======== RECORDS SUPPLIED

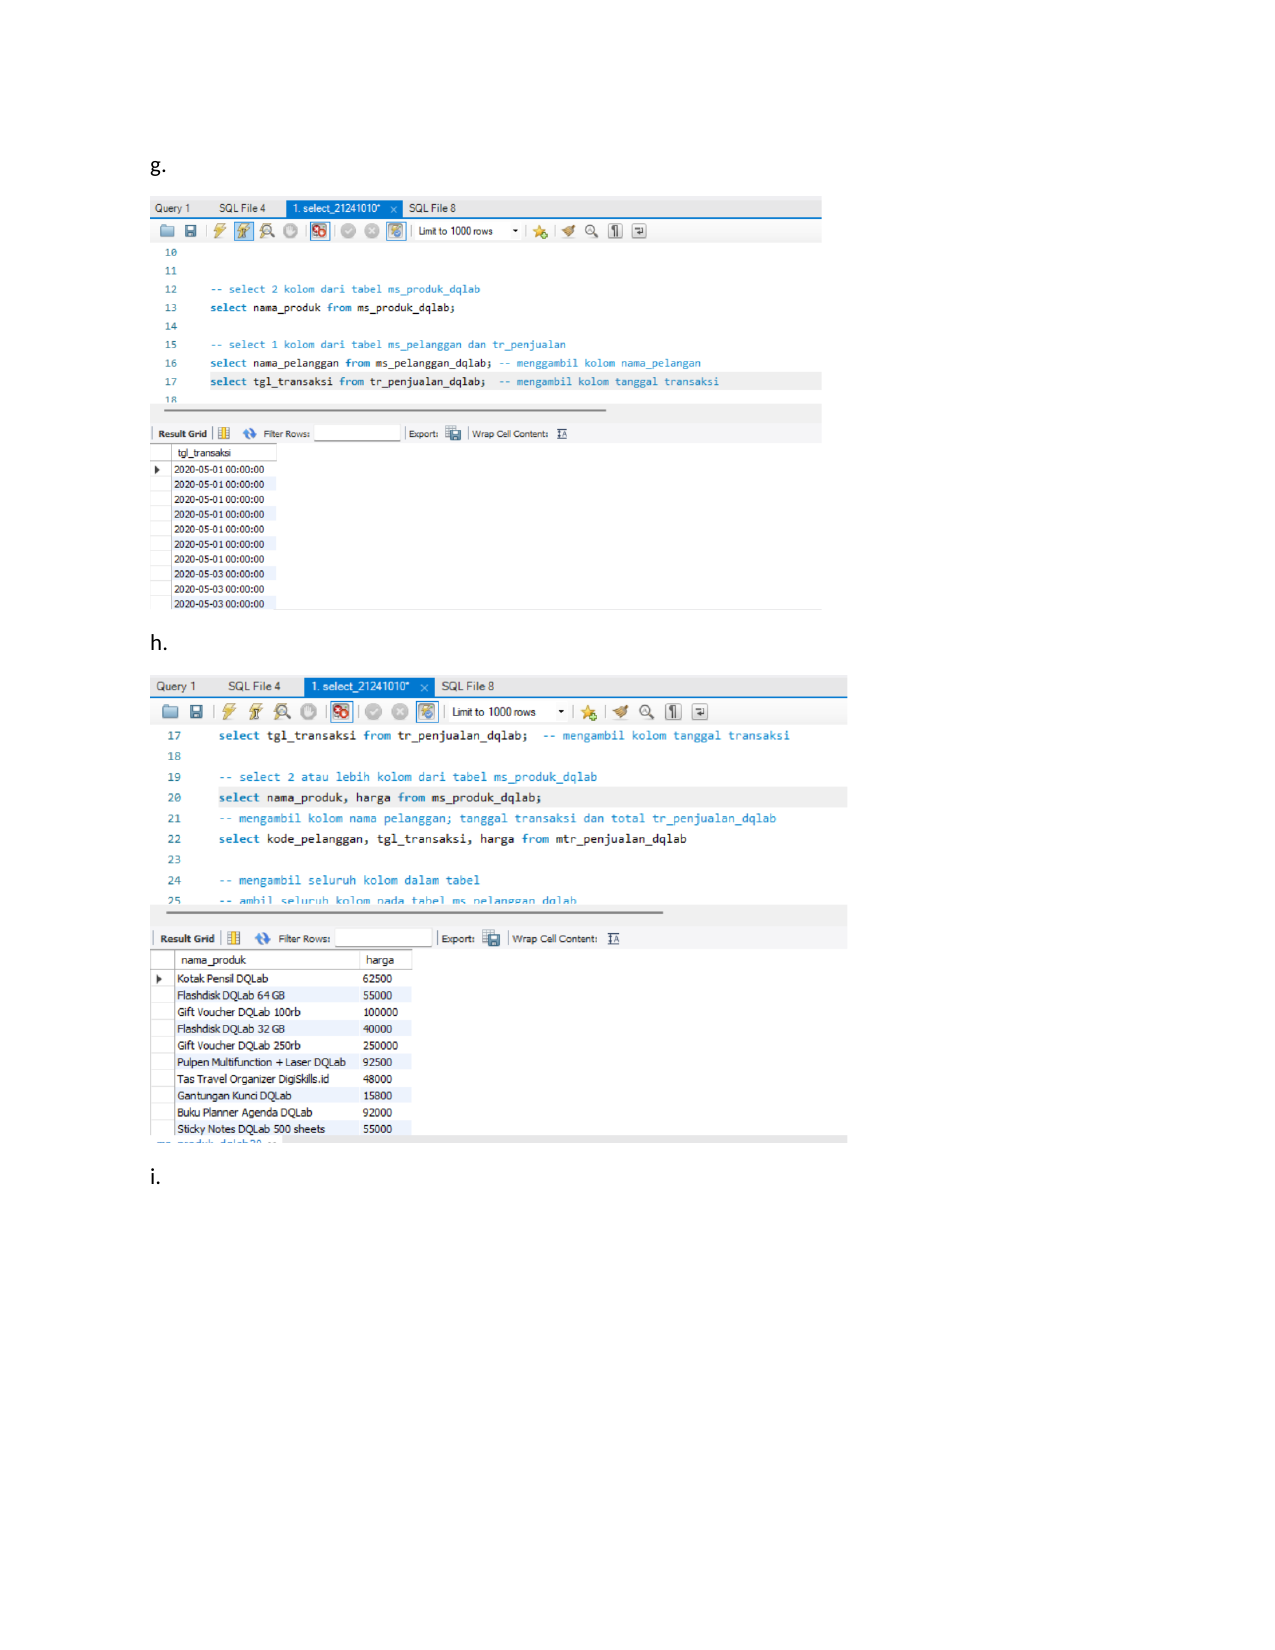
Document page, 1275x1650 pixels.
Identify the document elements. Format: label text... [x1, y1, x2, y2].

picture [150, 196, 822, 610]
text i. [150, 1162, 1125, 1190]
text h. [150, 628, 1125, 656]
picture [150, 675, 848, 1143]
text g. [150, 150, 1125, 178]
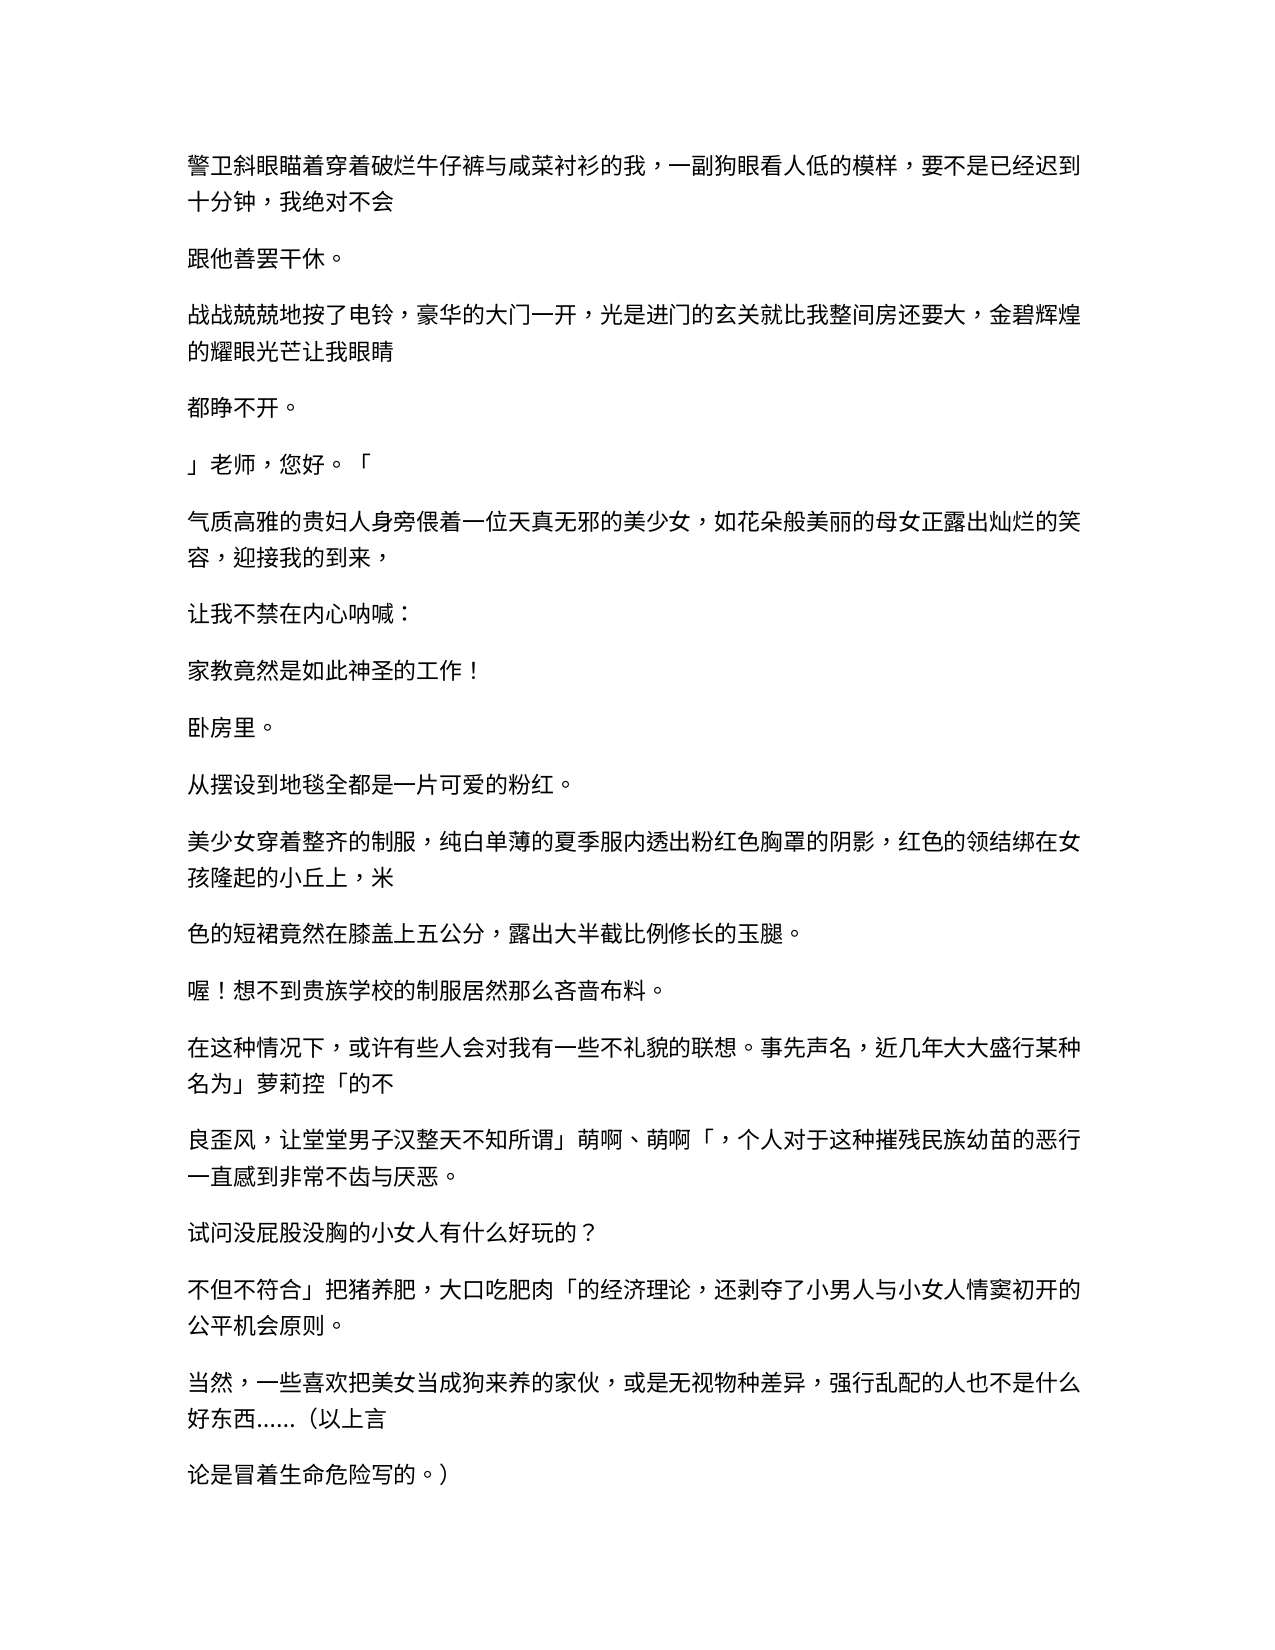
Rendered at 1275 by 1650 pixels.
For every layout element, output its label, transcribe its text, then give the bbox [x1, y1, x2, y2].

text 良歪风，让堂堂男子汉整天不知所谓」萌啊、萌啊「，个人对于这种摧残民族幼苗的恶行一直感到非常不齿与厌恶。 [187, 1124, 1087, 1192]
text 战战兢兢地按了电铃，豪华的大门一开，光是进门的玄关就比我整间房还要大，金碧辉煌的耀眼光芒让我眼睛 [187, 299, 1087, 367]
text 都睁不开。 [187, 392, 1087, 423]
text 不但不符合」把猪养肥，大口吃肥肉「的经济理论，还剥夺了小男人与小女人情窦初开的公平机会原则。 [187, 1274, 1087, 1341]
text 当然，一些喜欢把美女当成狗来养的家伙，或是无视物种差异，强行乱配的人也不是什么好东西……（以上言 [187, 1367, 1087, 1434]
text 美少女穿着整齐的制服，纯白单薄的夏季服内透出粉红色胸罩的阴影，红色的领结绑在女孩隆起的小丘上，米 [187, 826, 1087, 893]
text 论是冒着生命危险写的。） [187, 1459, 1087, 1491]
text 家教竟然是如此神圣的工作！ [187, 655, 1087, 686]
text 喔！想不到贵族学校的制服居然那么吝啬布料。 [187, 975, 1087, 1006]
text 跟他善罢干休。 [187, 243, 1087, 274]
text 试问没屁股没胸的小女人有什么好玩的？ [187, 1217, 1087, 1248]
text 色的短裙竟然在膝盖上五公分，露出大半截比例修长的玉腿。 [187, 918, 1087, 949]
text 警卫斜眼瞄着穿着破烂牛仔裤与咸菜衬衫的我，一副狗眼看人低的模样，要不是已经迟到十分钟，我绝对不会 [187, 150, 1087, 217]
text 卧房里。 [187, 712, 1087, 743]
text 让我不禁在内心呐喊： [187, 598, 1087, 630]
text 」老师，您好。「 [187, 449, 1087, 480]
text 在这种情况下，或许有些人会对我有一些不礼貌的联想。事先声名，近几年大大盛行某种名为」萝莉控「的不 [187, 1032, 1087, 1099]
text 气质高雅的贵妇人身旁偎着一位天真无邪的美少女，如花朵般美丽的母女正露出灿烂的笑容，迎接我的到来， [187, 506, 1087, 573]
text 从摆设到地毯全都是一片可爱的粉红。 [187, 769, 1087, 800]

================

__JOB ITEM__: The required output is each line of the entries that contains the word "pixels".

__TASK ANSWER__:
Document page, 1275x1650 pixels.
Rendered at 1275 by 1650 pixels.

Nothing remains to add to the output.